I am wanting to create what looks like a stacked area chart - however, the y-axis of the chart must not be a proportion (between 0 and 1) but rather a count of the number of observations per group per value on the x-axis
Example data:
import pandas as pd
import numpy as np
import seaborn as sns
np.random.seed(365) # for reproducibility
start_date = pd.date_range(start = "2015-09-13", periods = 200, freq = "13D")
duration = np.random.exponential(scale = 5, size = len(start_date)).round(1)
boolean = np.random.randint(2, size = len(start_date)); boolean = [bool(x) for x in boolean]
df = pd.DataFrame({"duration":duration, "terminated":boolean})
This code produces a graph with the y-axis that I desire (it is a count)
df.groupby(by = ["terminated", "duration"]).size().unstack(level = 0)\
.plot(use_index = True, kind = "area", stacked = True)
However, the resulting graph looks like a "spikey" stacked bar chart. What I need, needs to look like a smooth distributional curve. This curve can be produced with this code:
sns.kdeplot(data = df, x = "duration", hue = "terminated", multiple = "stack")
Is there a way I can combine the two features from the two graphs into one? I want the count of the number of observations on the y-axis and the smooth "distributional-curve" look on the graph with the overlapping distributions?
The following approach draws a seaborn stacked histogram with stat='count'
.
Note that for a count to be meaningful, the bar widths need to be carefully controlled, e.g. via binwidth=1
. A kde is added, reducing the bandwidth a bit to avoid too much smoothing. Afterwards, the histogram bars are removed, only leaving the kde lines. Looping throught the lines and calling fill_between()

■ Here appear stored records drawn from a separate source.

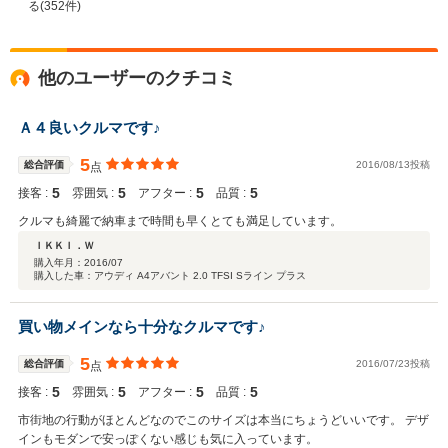
る(352件)
他のユーザーのクチコミ
Ａ４良いクルマです♪
5
総合評価
2016/08/13投稿
点
5
5
5
5
接客 :
雰囲気 :
アフター :
品質 :
クルマも綺麗で納車まで時間も早くとても満足しています。
ＩＫＫＩ．Ｗ
購入年月：
2016/07
購入した車：アウディ A4アバント 2.0 TFSI Sライン プラス
買い物メインなら十分なクルマです♪
5
総合評価
2016/07/23投稿
点
5
5
5
5
接客 :
雰囲気 :
アフター :
品質 :
市街地の行動がほとんどなのでこのサイズは本当にちょうどいいです。 デザ
インもモダンで安っぽくない感じも気に入っています。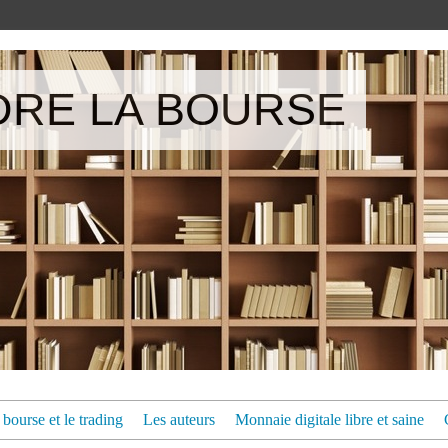
RE LA BOURSE
bourse et le trading
Les auteurs
Monnaie digitale libre et saine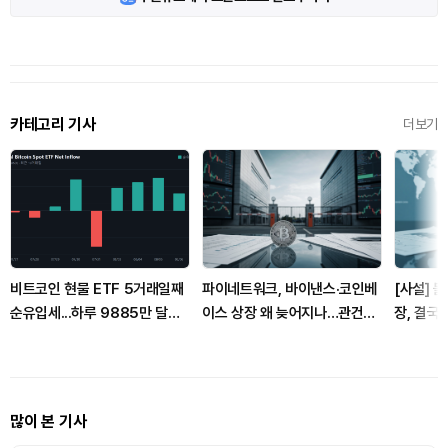
카테고리 기사
더보기
비트코인 현물 ETF 5거래일째
파이네트워크, 바이낸스·코인베
[사설] 
순유입세...하루 9885만 달러
이스 상장 왜 늦어지나…관건은
장, 결국
유치
유틸리티
많이 본 기사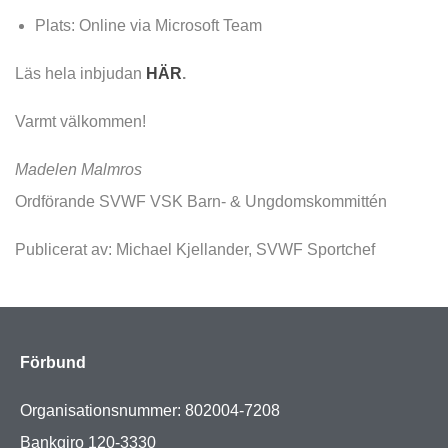
Plats: Online via Microsoft Team
Läs hela inbjudan
HÄR
.
Varmt välkommen!
Madelen Malmros
Ordförande SVWF VSK Barn- & Ungdomskommittén
Publicerat av: Michael Kjellander, SVWF Sportchef
Förbund
Organisationsnummer: 802004-7208
Bankgiro 120-3330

for successive lines will color the layers.
import pandas as pd
import numpy as np
import seaborn as sns
np.random.seed(365)
duration = np.random.exponential(scale=5, size=200).round(1)
boolean = np.random.randint(2, size=len(duration));
boolean = [bool(x) for x in boolean]
df = pd.DataFrame({"duration": duration, "terminated": boolean})
ax = sns.histplot(data=df, x="duration", hue="terminated", multiple='stack', stat="count",
kde=True, binwidth=1, kde_kws={'bw_adjust': 0.7})
for c in ax.containers[::-1]:
c.remove()
y0 = 0
for line in ax.lines:
y1 = line.get_ydata()
ax.fill_between(line.get_xdata(), y0, y1, color=line.get_color(), alpha=0.3)
y0 = y1
Note that the kde will smooth out too much, partially due to the kde being cut off at zero. The difference is quite noticeable when the histogram and the kde are shown together. A kde is meant for distributions that locally look like gaussians, without high cut-offs.